Controlled experiments aren’t just the domain of website testing though. They are a fundamental part of scientific method and are used extensively in every kind of research. The goal of a controlled experiment is to remove all the variables in an analysis but one. That makes it really easy to analyze.

In the past, I’ve written extensively on the relationship between analytics and website testing (Kelly Wortham and I did a whole series on the topic). In that series, I focused on testing as we think of it in the digital world – A/B and MV tests and the tools that drive those tests. I don’t want to do that here, because the role for controlled experimentation in the digital enterprise is much broader than website testing. In an omni-channel world, many of the most important questions – and most important experiments – can’t be done using website testing. They require experiments which involve the use, absence or role of an entire channel or the media that drives it. You can’t build those kinds of experiments in your CMS or your testing tool.

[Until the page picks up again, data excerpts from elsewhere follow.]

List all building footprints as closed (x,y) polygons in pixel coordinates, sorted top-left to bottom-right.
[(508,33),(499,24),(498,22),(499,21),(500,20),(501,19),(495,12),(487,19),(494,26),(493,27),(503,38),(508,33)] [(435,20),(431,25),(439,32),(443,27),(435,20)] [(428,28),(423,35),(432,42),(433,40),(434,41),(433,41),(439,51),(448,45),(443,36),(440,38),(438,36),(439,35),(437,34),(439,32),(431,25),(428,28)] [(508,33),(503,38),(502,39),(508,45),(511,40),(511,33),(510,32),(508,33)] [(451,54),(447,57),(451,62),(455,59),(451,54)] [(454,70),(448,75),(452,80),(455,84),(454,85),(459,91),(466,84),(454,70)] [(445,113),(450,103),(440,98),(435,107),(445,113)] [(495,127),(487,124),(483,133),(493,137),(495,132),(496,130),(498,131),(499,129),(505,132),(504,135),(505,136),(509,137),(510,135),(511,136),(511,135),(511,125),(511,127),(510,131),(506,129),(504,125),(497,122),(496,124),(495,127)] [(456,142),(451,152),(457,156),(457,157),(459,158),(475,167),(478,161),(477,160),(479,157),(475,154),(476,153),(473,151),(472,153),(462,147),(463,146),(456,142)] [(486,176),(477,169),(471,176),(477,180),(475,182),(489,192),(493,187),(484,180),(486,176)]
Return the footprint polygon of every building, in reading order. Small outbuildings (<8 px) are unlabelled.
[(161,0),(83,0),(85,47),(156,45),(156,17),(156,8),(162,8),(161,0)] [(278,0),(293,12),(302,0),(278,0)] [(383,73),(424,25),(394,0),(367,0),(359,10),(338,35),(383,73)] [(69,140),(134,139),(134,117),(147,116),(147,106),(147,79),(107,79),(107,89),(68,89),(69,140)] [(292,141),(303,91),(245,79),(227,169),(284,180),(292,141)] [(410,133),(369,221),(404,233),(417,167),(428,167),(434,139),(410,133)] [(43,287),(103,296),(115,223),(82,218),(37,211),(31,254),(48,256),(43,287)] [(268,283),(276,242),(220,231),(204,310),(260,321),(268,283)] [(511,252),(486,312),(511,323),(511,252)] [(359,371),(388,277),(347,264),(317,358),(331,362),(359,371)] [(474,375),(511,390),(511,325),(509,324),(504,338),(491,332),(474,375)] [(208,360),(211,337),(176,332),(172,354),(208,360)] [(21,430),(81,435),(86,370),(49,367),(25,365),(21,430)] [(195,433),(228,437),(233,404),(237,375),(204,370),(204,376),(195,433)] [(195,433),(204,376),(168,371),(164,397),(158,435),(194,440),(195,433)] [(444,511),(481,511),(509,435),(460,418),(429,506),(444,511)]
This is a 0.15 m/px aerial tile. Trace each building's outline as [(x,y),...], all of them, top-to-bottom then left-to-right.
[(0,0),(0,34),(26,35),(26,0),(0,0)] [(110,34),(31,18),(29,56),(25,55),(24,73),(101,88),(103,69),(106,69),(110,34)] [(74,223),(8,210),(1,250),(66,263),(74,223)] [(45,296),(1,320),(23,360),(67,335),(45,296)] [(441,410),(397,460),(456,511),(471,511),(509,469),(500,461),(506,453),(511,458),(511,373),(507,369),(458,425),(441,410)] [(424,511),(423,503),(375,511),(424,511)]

I also appreciate that controlled experimentation doesn’t carry with it some of the mental baggage of testing. When we talk testing, people start to think about Optimizely vs. SiteSpect, A/B vs. MVT, landing page optimization and other similar issues. And when people think about A/B tests, they tend to think about things like button colors, image A vs. image B and changing the language in a call-to-action. When it comes to digital transformation, that’s all irrelevant.

It’s not that changing the button colors on your website isn’t a controlled experiment. It is; it’s just not a very important one. It’s also representative of the kind of random “throw stuff at a wall” approach to experimentation that makes so many testing programs nearly useless.

One of the great benefits of controlled experimentation is that, done properly, the idea of learning something useful is baked into the process. When you change the button color on your Website, you’re essentially framing a research question like this:

Hypothesis: Changing the color of Button X on Page Y from Red to Yellow will result in more clicks of the button per page view

An A/B test will indeed answer that question. However, it won’t necessarily answer ANY other question of higher generality. Will changing the color of any other button on any other page result in more clicks? That’s not part of the test.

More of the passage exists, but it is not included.